文書抜粋:
----------------

近衛十四郎「柳生武芸帳」シリーズは作品を経るごとに凄味を増し8作目の松村昌治「柳生武芸帳 片目の忍者」では恐ろしい突撃映画になった。
そして最後となる9本目の倉田準二「十兵衛暗殺剣」は時代劇全体の歴史に残る死闘を刻む。
シリーズ2作目の井沢雅彦「柳生武芸帳 夜ざくら秘剣」では逆手二刀流も披露した殺陣は「十兵衛暗殺剣」ではなりふり構わぬ斬り合いへ。
※以下ネタバレ
冒頭からフンドシ一丁・短剣一振り口にくわえ水中を泳ぐ謎の男。
短剣は重石を切り捨てるため、銃声が行動を中止させ現状を打開できぬ湖賊たちを水面へ戻す。
かといって彼等は正義として描かれない。民間人を殺害し物資を奪おうとするのだから。
彼等を含め、正義だの悪だの無いただ生き残るための殺し合いに卑怯という言葉はない。新陰流の正当を賭け手段を択ばぬ非情さで壮絶な死闘を繰り広げるのだから。
幕屋大休が一門と共に黙祷を捧げるのはこれから結託する湖賊のためか、遺言を残した師のためか。正気と言い張る狂気に駆り立てる何か。
白昼堂々道場を建て、柳生十兵衛が同伴する将軍の前に立ちふさがり、看板を真っ二つにし帯刀で押し掛けエスカレートしていく挑戦・挑発。

----------------

データ抜粋:

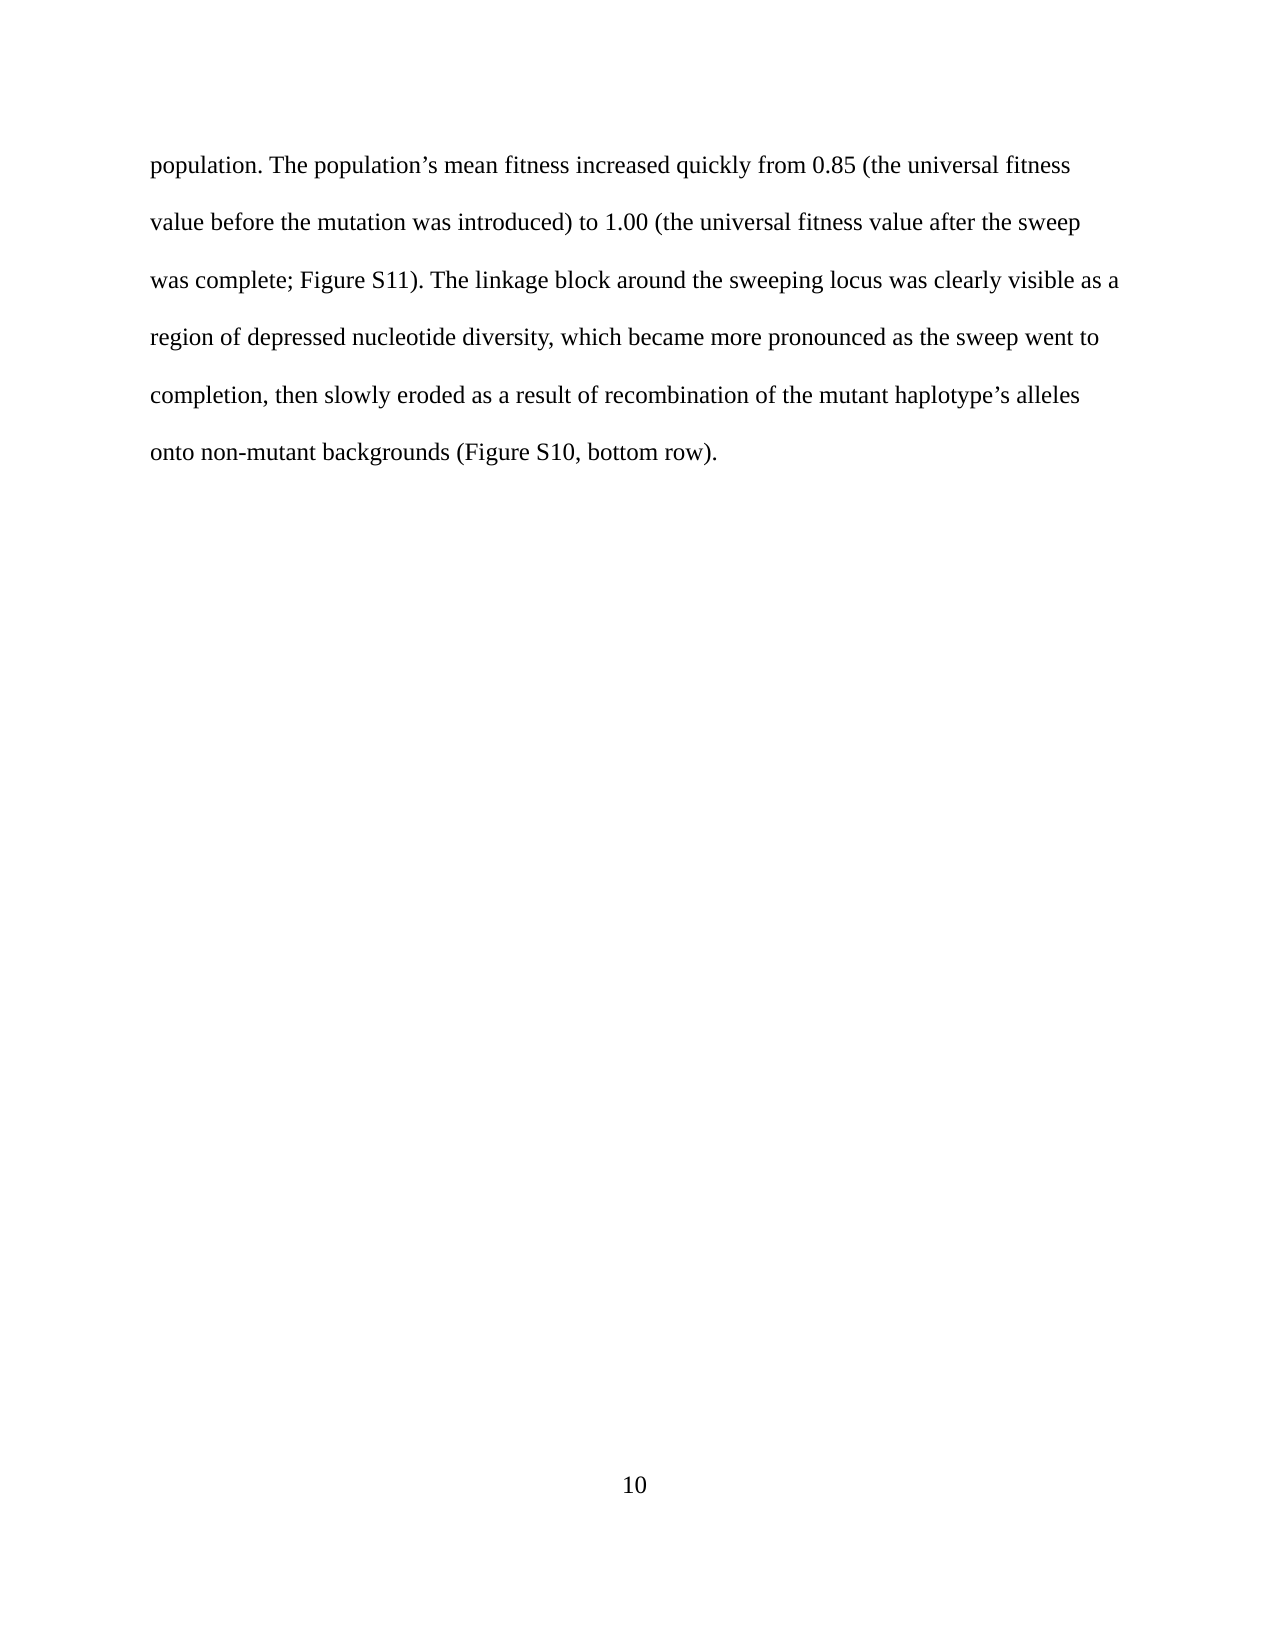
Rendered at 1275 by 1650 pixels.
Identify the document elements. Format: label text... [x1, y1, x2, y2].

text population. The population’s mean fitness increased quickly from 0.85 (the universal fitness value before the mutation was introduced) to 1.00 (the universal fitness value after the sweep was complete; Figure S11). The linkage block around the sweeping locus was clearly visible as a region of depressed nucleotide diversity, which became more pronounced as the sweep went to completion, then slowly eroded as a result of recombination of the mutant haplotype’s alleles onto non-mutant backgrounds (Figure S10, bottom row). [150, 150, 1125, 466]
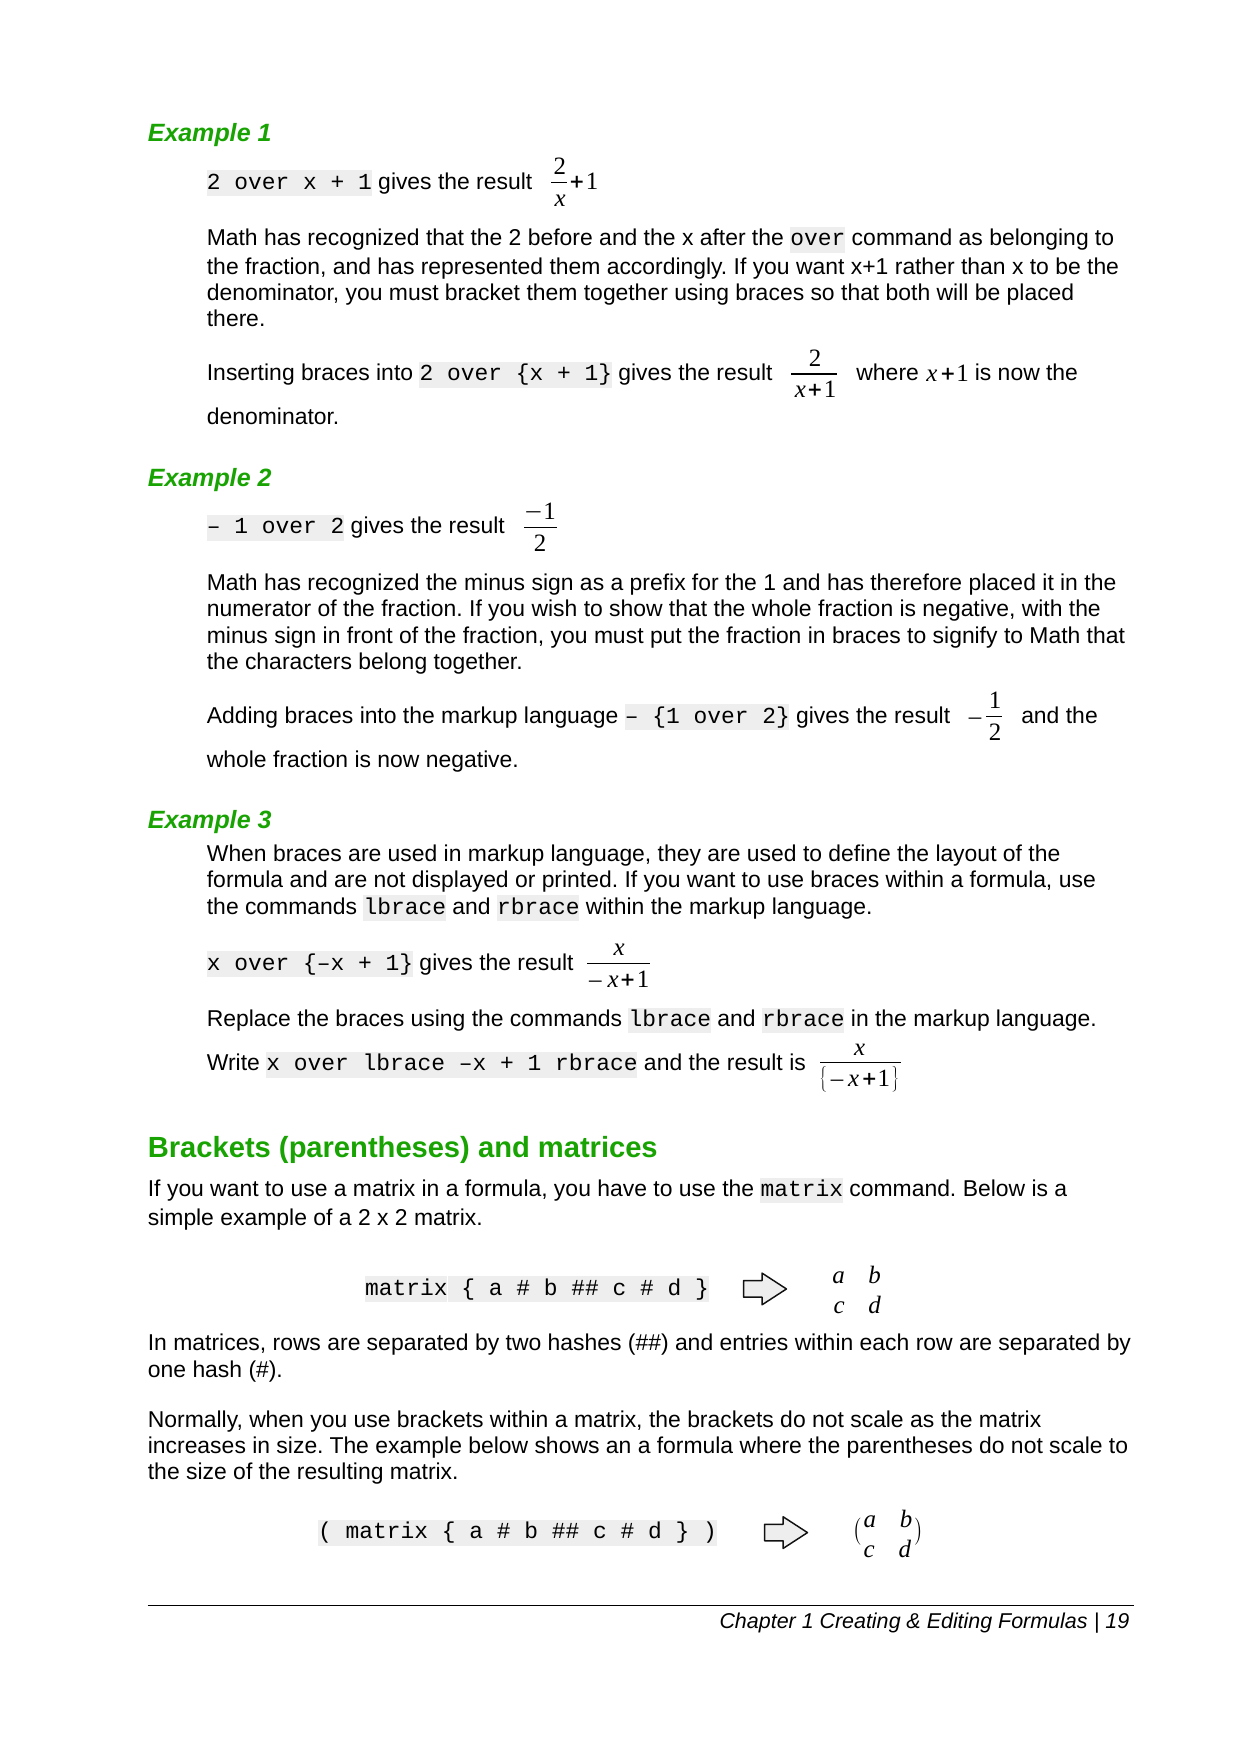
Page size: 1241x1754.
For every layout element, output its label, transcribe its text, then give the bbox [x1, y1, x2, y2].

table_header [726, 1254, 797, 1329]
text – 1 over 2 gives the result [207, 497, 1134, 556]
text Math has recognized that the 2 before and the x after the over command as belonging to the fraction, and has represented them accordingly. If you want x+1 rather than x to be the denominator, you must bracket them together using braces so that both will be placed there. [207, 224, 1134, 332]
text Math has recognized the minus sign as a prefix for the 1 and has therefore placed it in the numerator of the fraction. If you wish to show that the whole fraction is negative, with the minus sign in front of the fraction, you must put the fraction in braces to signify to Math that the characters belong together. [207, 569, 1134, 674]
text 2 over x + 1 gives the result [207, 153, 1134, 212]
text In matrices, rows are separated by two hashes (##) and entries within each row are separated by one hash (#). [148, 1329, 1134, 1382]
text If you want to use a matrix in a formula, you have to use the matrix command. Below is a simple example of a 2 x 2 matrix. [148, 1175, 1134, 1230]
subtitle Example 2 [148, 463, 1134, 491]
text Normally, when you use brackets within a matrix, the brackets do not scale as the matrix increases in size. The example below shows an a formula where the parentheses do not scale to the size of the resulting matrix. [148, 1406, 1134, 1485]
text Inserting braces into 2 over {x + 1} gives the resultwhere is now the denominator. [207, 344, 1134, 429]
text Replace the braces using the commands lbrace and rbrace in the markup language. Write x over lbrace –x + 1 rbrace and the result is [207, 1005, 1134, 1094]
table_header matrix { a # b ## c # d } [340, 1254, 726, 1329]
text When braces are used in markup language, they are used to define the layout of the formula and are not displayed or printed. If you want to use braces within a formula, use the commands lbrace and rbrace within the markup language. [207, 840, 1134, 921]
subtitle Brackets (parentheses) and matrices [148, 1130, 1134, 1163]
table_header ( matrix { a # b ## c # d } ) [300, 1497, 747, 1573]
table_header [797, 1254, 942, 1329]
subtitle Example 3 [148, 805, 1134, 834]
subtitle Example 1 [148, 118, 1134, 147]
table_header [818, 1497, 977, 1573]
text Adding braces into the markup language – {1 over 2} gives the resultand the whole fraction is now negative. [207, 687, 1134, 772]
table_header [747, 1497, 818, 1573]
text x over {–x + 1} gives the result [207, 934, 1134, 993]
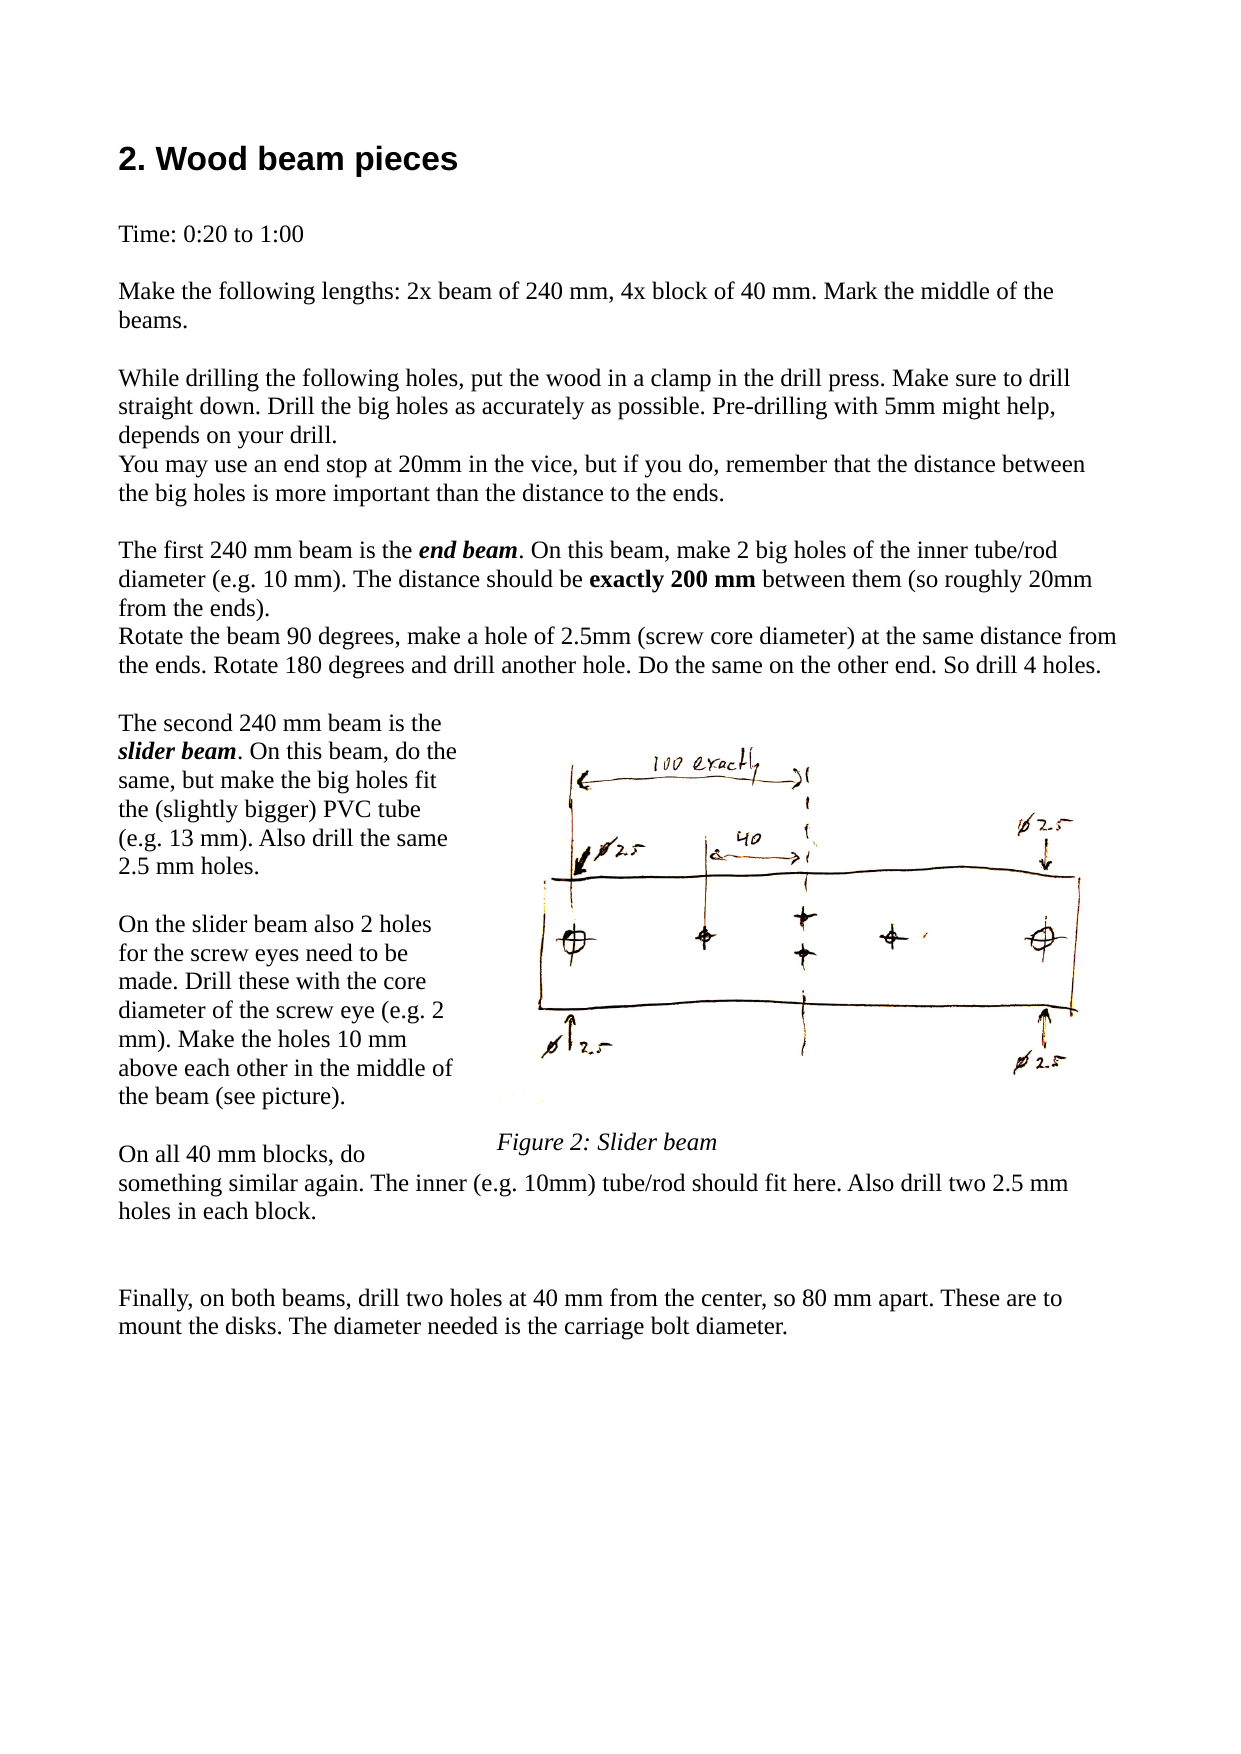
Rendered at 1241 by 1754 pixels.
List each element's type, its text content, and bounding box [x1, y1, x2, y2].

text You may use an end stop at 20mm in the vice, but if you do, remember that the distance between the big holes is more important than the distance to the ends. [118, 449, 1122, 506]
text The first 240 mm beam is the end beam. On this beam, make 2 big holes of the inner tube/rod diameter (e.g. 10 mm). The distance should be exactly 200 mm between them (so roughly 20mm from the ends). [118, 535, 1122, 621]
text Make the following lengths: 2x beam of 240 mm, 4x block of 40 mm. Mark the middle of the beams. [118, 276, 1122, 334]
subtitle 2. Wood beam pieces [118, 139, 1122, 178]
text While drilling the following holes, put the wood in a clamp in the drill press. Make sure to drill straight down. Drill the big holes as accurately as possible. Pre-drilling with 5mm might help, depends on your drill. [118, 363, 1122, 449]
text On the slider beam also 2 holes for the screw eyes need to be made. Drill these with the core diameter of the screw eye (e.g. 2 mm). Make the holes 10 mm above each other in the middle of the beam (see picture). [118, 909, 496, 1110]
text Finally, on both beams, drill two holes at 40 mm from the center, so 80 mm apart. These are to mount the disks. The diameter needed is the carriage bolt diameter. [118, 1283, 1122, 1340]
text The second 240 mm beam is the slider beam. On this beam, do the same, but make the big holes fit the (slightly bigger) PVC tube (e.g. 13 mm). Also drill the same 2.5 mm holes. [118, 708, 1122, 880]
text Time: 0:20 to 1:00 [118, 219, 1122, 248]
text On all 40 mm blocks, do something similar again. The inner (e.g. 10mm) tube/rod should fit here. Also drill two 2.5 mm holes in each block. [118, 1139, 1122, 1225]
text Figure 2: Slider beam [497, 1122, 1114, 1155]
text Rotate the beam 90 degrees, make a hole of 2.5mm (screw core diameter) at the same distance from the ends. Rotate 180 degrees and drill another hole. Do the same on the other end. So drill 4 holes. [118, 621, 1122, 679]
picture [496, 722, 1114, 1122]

----------------

課題内容: 時代劇シリーズについて書かれたこの文書抜粋を2文で要約してください。 この課題にエントリーは必要ありません。

正解: 近衛十四郎の「柳生武芸帳」シリーズは作品を重ねるごとに凄味を増した。最後の9本目となる倉田準二「十兵衛暗殺剣」では、殺陣がなりふり構わぬ斬り合いとなり、新陰流の正当を賭けて、正義も悪もない生き残るための非情な死闘が繰り広げられる。